Consequently, an officer of the recipient agency - for example, the Department of Human Services - will be authorised to use HESA information for the purposes of the relevant agency.

For example, the Secretary will be able to pass HESA information to the Department of Human Services where that information will be of use in the administration of the social security law, being one of the functions of that agency. This power will not rely on the exercise of any power by the Department of Human Services under the social security law to 'collect' the information.

The Secretary will also be authorised to disclose HESA information to an agency administered by a Minister that administers a provision of Commonwealth law specified in the Administration Guidelines for the purposes of exercising power or performing functions or duties of that agency.

Items 13, 14, 15 and 16 - At the end of clause 71 of Schedule 1A

These items amend clauses 71 and 73 of Schedule 1A to HESA in the same ways as items 7, 8, 9 and 10 amend sections 179-1 and 179-10 of HESA.

Items 17 and 18 - Definitions

Items 17 and 18 will make minor amendments to subclause 1(1) of Schedule 1 to HESA (the Dictionary), to amend or repeal definitions.

Item 17 repeals the term Australian Qualifications Framework Register , which is no longer necessary. The term appeared in a number of other definitions which were repealed in 2012.

Item 18 will replace paragraph (c) of the definition of higher education award , so that it refers to an award offered or conferred by a higher education provider, other than an award offered or conferred for completing a VET course. Paragraph (c) of the definition currently refers to "any other award specified as a higher education award in the Australian Qualifications Framework [AQF]". The AQF no longer refers to higher education awards, and classifies educational qualifications by a different methodology (Levels 1 to 10).

VET Student Loans Act 2016

Items 19 and 20 - At the end of subsection 93(2)

Items 19 and 20 give effect to the TCSI data sharing arrangements by allowing the Secretary to disclose VET information to an agency administered by a Minister that administers any of the following Acts:

the Human Services (Centrelink) Act 1997;
the Social Security Act 1991;
the Student Assistance Act 1973;

for the purposes of that agency.

Consequently, an officer of the recipient agency will be authorised to use VET information for the permitted purposes.

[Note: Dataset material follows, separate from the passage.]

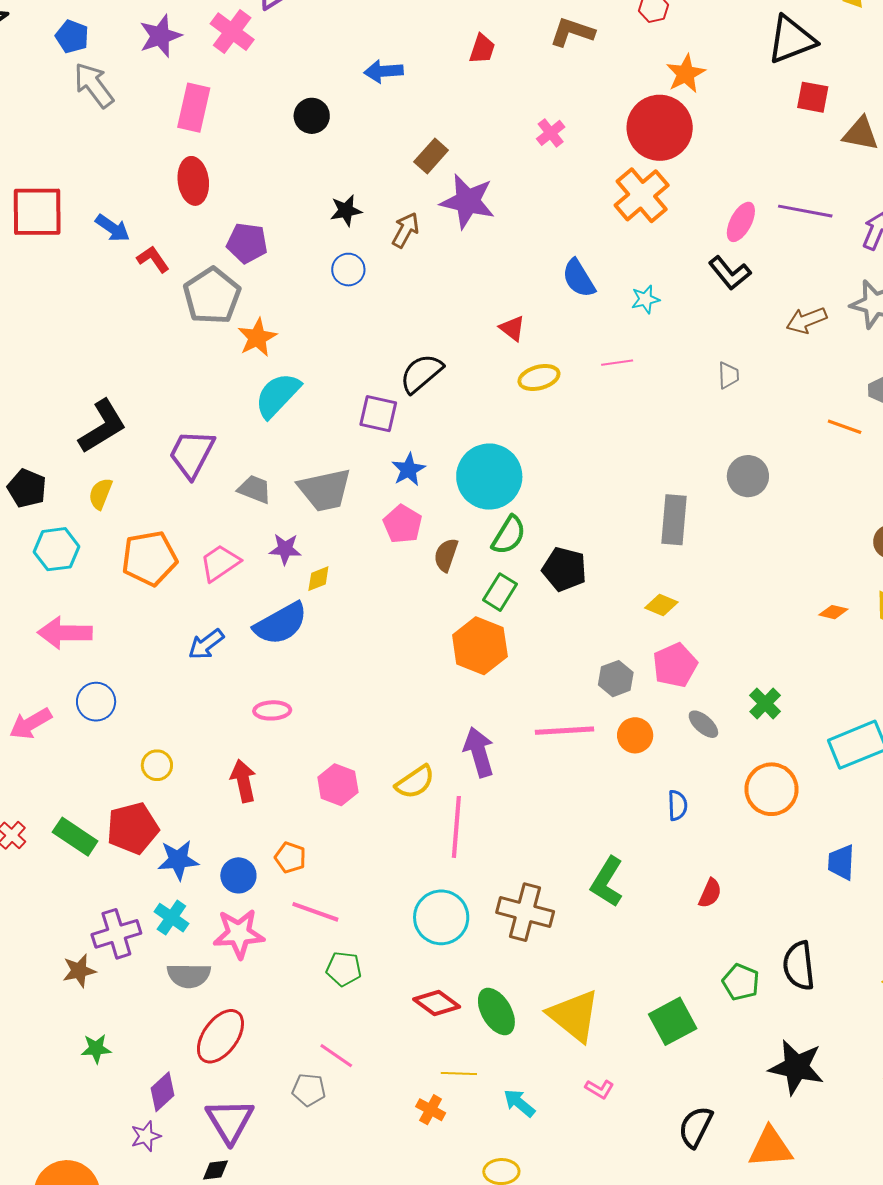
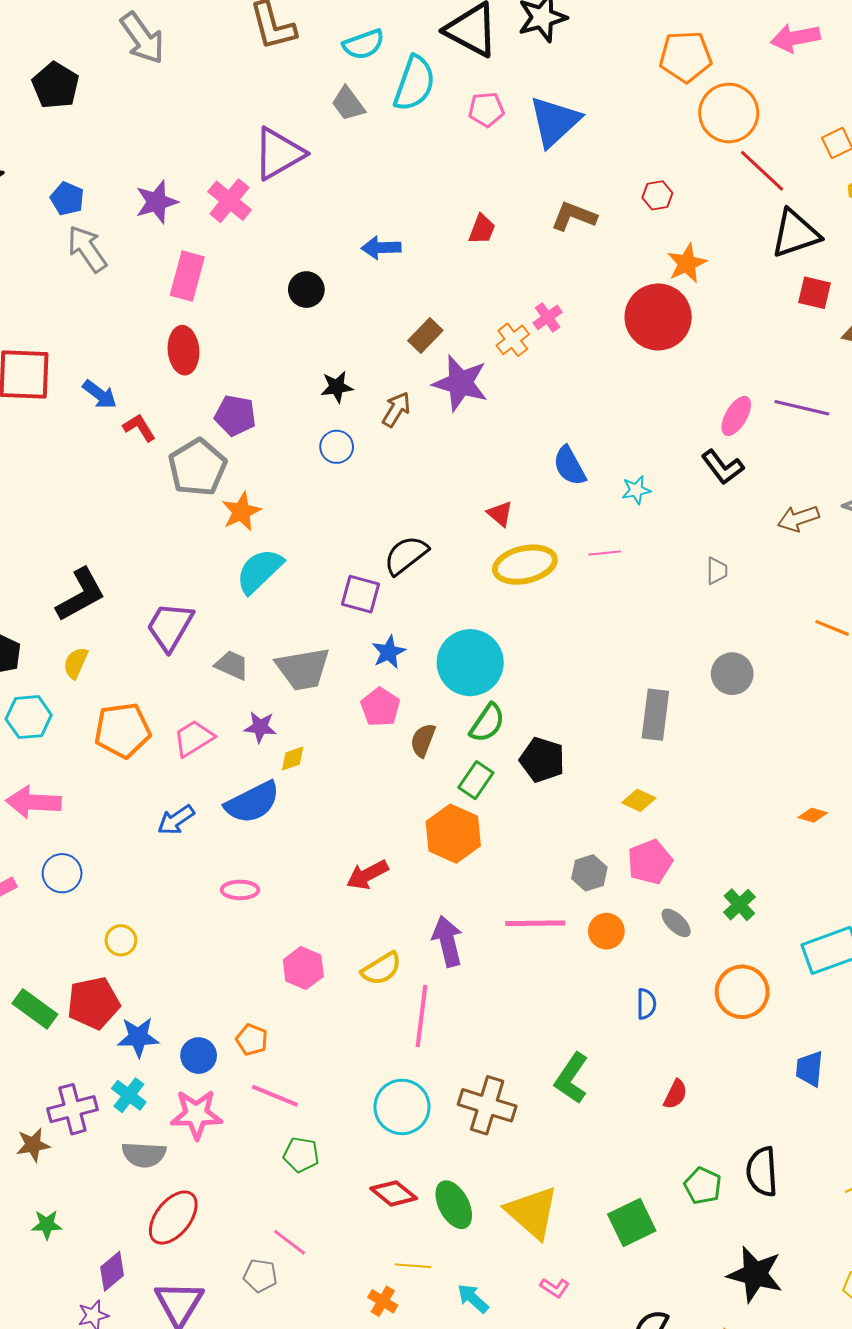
orange cross: (642, 195) -> (513, 340), moved, size x0.6
yellow ellipse: (539, 378) -> (525, 565), size x1.5
red arrow: (243, 781) -> (367, 875), moved, turned -108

The Secretary will be authorised to disclose VET information to an agency administered by a Minister that administers a provision of Commonwealth law specified in the rules for the purposes of exercising power or performing functions or duties of that agency.

Items 21, 22 and 23 - Consent exception to offence of using or disclosing personal information

Section 99 of the VSL Act creates an offence for a person who is or has been an officer to disclose or use personal information obtained or generated by them. Section 100 creates an offence for a person to use or disclose personal information that was disclosed to an agency, person or body under section 95 of the VSL Act other than for the purposes for which it was disclosed to the agency etc. It is a defence to either offence if the use or disclosure was permitted under law.

Items 21, 22 and 23 will insert provisions in sections 99 and 100 to provide a further defence to the offences if the person to whom the personal information relates has consented to the disclosure, or the making of the copy or record. This will bring the provisions into line with the equivalent provisions in HESA (see items 7 to 10 and 13 to 16 above).

As a matter of best practice, the Commonwealth will often seek the individual's consent prior to any use or disclosure of that individual's information where possible. New subsections 99(3), 100(2A) and 100(3) recognise situations where an individual (whose information is proposed for use or disclosure) has provided consent for that use or disclosure, by making that consent an exception to the offence under subsections 99(1), 100(1) and 100(3).

Item 24 - Application of amendments

Item 24 is an application provision that makes it clear that the amendments to the information management provisions in HESA and the VSL Act made by items 7 to 16 and 19 to 23 apply to disclosure, records and copies of information whether the information was obtained before or after commencement of those amendments.